Supplied data:
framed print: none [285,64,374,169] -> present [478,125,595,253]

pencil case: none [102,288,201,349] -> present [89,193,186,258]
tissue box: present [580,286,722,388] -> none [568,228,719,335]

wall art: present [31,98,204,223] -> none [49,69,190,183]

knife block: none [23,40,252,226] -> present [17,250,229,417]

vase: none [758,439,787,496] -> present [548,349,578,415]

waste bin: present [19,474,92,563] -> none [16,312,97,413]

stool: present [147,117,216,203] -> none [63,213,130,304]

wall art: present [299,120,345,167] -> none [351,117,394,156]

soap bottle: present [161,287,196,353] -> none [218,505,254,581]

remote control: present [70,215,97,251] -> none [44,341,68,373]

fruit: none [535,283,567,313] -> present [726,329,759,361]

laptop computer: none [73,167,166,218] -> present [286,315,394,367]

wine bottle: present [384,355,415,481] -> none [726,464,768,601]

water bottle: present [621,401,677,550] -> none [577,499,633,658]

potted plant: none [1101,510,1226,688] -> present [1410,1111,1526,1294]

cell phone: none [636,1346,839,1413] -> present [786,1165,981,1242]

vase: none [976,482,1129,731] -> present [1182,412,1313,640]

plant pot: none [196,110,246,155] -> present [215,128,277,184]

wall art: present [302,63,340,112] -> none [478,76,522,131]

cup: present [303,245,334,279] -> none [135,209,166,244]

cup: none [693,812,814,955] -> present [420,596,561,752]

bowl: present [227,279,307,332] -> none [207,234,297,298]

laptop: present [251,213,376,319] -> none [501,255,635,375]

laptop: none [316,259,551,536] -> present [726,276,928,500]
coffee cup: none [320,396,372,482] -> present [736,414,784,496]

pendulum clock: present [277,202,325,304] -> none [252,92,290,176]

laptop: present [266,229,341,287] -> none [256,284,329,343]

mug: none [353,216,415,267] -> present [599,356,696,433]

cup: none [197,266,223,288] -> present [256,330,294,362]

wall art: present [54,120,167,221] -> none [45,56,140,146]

Task instructions: Having read the entries, repeat them all exactly.

Output:
framed print: none [285,64,374,169] -> present [478,125,595,253]

pencil case: none [102,288,201,349] -> present [89,193,186,258]
tissue box: present [580,286,722,388] -> none [568,228,719,335]

wall art: present [31,98,204,223] -> none [49,69,190,183]

knife block: none [23,40,252,226] -> present [17,250,229,417]

vase: none [758,439,787,496] -> present [548,349,578,415]

waste bin: present [19,474,92,563] -> none [16,312,97,413]

stool: present [147,117,216,203] -> none [63,213,130,304]

wall art: present [299,120,345,167] -> none [351,117,394,156]

soap bottle: present [161,287,196,353] -> none [218,505,254,581]

remote control: present [70,215,97,251] -> none [44,341,68,373]

fruit: none [535,283,567,313] -> present [726,329,759,361]

laptop computer: none [73,167,166,218] -> present [286,315,394,367]

wine bottle: present [384,355,415,481] -> none [726,464,768,601]

water bottle: present [621,401,677,550] -> none [577,499,633,658]

potted plant: none [1101,510,1226,688] -> present [1410,1111,1526,1294]

cell phone: none [636,1346,839,1413] -> present [786,1165,981,1242]

vase: none [976,482,1129,731] -> present [1182,412,1313,640]

plant pot: none [196,110,246,155] -> present [215,128,277,184]

wall art: present [302,63,340,112] -> none [478,76,522,131]

cup: present [303,245,334,279] -> none [135,209,166,244]

cup: none [693,812,814,955] -> present [420,596,561,752]

bowl: present [227,279,307,332] -> none [207,234,297,298]

laptop: present [251,213,376,319] -> none [501,255,635,375]

laptop: none [316,259,551,536] -> present [726,276,928,500]
coffee cup: none [320,396,372,482] -> present [736,414,784,496]

pendulum clock: present [277,202,325,304] -> none [252,92,290,176]

laptop: present [266,229,341,287] -> none [256,284,329,343]

mug: none [353,216,415,267] -> present [599,356,696,433]

cup: none [197,266,223,288] -> present [256,330,294,362]

wall art: present [54,120,167,221] -> none [45,56,140,146]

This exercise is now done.